Copy out each line of the data that holds the word "bold".

(Records drawn from a dataset)
"""

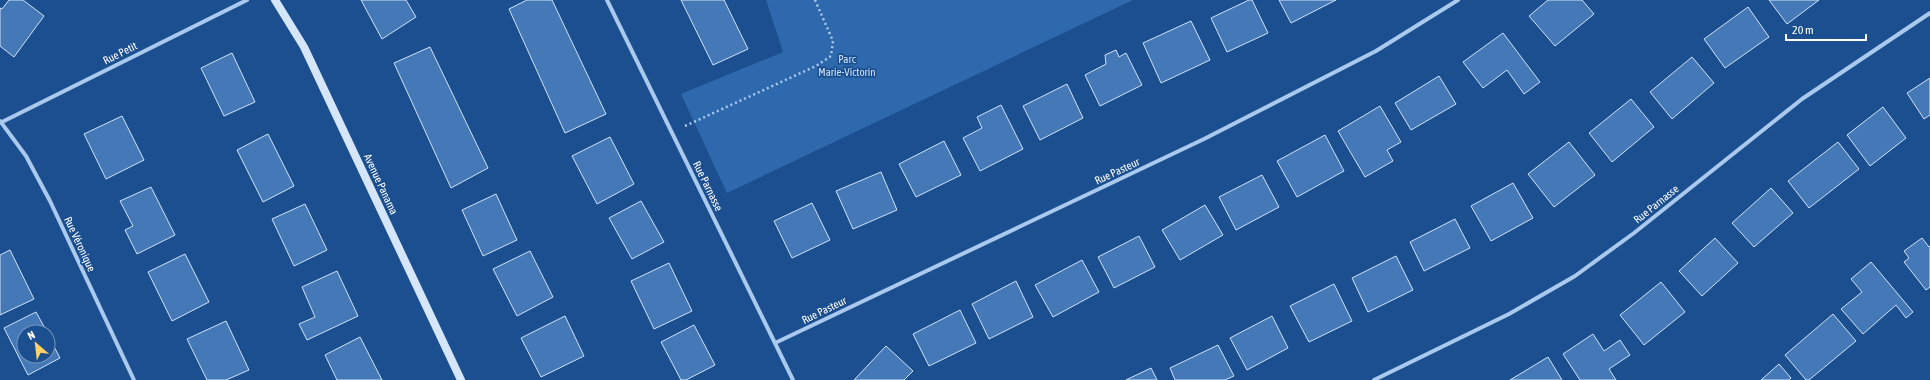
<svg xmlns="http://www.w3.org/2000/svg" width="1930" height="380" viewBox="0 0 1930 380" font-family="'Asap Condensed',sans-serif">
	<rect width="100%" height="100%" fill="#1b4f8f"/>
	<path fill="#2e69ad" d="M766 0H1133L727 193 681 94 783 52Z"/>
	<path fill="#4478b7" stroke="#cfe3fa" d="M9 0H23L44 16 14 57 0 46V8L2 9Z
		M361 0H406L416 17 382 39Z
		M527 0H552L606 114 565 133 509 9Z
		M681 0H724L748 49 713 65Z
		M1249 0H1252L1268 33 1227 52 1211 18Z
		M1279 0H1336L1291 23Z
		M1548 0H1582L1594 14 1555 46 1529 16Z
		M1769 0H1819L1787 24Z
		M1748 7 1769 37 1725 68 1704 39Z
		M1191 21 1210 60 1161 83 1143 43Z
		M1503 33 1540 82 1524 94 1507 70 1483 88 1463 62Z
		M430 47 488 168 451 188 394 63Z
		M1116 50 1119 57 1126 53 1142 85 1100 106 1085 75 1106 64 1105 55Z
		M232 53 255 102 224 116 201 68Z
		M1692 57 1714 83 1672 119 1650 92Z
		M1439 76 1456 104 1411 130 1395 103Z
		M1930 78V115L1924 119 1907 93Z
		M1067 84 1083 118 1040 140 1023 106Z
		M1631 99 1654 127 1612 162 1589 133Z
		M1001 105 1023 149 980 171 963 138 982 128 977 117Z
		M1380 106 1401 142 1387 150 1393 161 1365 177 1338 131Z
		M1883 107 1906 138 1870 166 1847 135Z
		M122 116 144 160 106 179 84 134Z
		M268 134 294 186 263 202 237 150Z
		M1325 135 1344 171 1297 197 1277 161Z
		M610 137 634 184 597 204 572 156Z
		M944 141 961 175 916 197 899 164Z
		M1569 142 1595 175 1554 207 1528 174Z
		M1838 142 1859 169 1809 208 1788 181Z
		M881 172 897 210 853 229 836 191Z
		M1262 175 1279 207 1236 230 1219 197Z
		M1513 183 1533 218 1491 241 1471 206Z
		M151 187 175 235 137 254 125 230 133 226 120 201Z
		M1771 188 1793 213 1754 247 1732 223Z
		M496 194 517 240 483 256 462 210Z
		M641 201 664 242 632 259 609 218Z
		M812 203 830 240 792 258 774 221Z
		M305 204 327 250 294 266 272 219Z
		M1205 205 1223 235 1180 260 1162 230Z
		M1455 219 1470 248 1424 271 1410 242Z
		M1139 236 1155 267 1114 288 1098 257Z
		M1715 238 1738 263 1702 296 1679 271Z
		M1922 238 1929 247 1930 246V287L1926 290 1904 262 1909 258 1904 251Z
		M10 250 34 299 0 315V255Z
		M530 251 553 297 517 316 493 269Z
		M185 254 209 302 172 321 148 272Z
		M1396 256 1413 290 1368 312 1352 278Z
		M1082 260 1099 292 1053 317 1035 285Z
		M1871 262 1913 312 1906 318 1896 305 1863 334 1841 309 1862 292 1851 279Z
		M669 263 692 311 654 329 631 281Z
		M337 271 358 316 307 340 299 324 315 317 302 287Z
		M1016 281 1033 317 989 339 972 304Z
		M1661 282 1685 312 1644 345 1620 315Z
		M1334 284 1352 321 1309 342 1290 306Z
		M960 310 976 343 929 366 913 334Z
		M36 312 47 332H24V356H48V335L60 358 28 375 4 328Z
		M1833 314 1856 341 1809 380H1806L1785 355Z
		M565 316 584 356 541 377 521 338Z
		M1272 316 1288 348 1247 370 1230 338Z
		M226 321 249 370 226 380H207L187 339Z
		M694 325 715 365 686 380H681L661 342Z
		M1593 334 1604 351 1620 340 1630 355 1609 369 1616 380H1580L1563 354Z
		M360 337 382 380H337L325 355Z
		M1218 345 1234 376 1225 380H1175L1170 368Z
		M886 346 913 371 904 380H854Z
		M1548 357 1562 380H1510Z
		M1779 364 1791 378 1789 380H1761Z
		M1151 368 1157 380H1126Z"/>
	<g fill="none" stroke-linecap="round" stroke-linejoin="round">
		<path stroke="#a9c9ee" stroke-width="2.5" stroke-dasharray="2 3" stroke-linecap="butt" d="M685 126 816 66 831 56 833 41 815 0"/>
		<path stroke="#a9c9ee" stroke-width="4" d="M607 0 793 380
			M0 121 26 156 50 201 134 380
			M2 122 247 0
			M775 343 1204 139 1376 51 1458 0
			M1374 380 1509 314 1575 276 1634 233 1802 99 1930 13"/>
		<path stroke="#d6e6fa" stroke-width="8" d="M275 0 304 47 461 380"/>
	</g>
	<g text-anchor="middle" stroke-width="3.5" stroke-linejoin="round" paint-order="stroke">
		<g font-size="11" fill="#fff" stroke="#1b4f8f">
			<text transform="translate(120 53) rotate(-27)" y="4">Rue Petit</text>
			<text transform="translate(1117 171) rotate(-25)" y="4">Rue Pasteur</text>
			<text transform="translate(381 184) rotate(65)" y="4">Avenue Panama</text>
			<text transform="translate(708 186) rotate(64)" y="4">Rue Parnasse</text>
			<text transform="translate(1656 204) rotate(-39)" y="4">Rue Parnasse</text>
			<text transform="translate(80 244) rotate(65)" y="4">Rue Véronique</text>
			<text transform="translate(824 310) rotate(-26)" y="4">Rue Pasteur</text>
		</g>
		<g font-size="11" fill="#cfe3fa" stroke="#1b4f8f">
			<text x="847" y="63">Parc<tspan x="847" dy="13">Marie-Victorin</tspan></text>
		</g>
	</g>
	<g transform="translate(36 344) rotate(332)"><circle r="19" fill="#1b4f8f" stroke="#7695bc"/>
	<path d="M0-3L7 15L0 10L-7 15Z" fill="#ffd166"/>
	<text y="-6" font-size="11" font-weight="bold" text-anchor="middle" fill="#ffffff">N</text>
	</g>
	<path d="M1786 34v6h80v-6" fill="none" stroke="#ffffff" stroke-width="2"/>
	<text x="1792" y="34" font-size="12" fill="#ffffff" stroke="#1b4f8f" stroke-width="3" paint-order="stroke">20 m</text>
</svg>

"""
"""

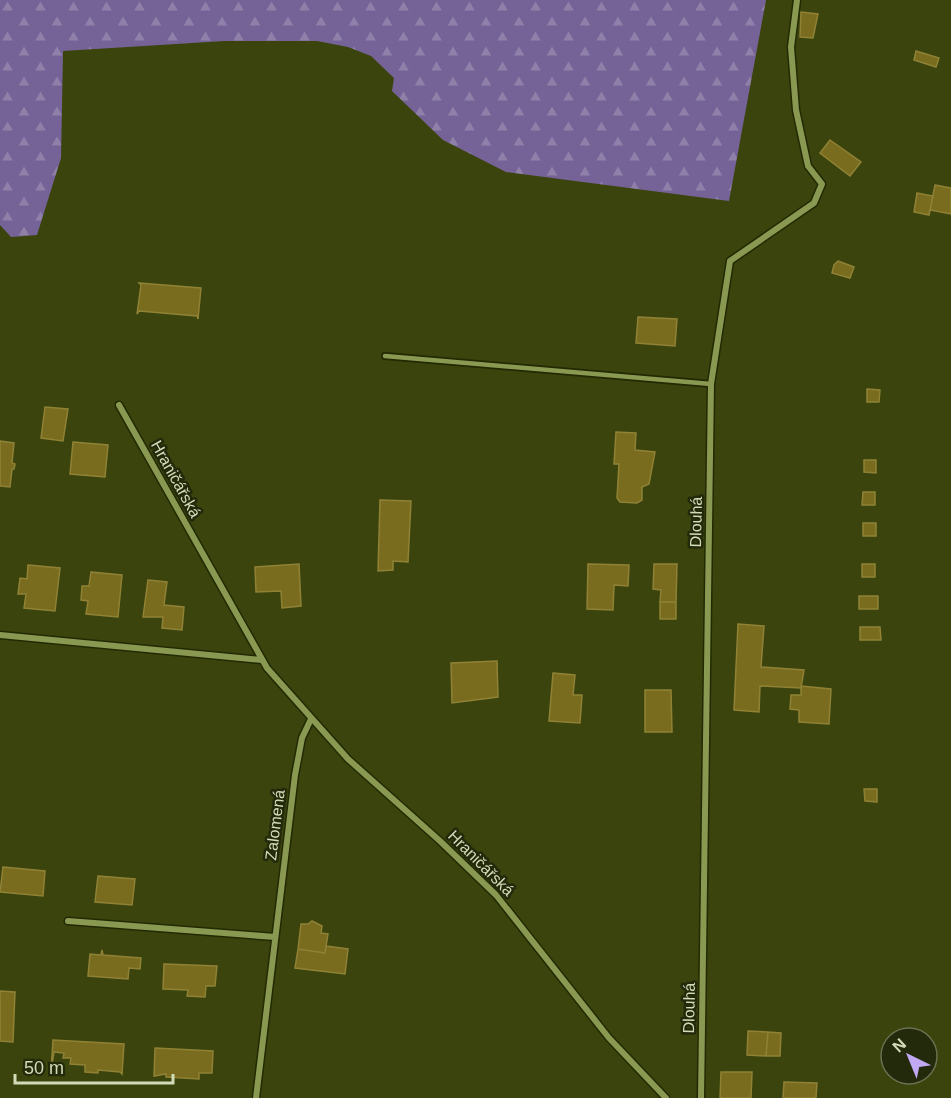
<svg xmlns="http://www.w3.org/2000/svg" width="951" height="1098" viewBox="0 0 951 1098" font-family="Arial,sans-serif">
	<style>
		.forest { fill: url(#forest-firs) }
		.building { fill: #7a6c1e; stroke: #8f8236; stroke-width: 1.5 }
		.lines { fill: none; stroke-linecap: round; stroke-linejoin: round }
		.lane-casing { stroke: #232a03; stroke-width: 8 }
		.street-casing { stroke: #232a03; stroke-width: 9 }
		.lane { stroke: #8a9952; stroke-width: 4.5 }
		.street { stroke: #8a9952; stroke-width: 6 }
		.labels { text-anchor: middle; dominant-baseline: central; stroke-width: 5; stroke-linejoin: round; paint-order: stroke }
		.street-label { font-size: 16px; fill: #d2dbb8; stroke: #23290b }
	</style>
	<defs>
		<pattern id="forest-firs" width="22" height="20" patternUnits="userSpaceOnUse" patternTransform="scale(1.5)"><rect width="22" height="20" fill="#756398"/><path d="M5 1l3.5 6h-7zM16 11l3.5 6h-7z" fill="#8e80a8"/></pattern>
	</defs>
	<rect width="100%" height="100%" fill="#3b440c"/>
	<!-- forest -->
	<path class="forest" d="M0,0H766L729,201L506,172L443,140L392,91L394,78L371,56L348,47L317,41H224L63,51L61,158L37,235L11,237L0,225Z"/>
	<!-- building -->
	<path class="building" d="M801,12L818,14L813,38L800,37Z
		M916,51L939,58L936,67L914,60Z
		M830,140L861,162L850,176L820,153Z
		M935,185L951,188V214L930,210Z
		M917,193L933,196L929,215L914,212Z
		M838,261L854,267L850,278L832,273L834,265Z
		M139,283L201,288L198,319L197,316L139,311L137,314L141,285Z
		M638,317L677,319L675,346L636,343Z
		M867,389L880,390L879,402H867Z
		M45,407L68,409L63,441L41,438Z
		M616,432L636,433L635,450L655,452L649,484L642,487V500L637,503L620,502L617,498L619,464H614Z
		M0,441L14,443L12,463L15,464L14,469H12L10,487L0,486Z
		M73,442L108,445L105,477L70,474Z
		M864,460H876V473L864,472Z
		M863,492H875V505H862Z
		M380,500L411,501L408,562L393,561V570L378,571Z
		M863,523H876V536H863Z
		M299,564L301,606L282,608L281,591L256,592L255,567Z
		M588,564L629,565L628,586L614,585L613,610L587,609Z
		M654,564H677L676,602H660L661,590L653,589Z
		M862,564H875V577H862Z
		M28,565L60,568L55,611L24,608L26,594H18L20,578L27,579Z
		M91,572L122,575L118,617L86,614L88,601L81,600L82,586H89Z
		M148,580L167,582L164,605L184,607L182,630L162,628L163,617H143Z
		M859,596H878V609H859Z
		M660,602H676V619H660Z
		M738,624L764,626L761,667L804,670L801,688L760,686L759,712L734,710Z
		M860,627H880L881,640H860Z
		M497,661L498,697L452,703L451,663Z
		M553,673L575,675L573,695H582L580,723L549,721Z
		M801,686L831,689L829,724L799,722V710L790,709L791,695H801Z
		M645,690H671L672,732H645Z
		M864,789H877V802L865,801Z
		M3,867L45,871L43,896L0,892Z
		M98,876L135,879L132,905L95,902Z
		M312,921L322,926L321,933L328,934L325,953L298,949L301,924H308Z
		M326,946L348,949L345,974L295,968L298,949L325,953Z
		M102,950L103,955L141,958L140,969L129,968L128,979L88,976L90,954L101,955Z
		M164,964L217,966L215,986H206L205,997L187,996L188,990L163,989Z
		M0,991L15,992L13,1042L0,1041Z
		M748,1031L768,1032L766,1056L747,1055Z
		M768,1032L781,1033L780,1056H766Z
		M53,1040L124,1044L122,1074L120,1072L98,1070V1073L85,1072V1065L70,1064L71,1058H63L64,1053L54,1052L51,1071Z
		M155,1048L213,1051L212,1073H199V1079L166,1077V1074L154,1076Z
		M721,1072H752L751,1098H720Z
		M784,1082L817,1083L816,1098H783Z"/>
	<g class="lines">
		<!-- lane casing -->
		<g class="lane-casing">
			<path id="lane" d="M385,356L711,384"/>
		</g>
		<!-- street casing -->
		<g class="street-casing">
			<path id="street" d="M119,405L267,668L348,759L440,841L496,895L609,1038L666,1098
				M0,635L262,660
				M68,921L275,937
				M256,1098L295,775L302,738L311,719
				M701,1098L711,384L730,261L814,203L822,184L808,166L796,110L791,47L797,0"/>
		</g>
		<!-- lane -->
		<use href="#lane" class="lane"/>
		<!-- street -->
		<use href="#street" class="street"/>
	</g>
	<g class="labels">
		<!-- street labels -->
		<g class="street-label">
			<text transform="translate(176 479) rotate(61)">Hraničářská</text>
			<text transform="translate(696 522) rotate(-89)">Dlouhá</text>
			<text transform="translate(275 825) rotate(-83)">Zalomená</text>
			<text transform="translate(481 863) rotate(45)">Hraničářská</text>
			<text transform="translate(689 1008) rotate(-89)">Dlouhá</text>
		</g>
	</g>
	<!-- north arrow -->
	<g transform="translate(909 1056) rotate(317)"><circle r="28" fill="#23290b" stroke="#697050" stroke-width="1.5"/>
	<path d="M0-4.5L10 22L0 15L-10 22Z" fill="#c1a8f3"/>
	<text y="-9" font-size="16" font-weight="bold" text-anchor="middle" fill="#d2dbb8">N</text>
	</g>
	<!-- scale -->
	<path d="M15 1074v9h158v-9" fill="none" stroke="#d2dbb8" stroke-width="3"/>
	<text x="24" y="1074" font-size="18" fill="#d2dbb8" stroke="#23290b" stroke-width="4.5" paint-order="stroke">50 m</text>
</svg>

"""

* [Worked solution]
	<text y="-6" font-size="11" font-weight="bold" text-anchor="middle" fill="#ffffff">N</text>
	<text y="-9" font-size="16" font-weight="bold" text-anchor="middle" fill="#d2dbb8">N</text>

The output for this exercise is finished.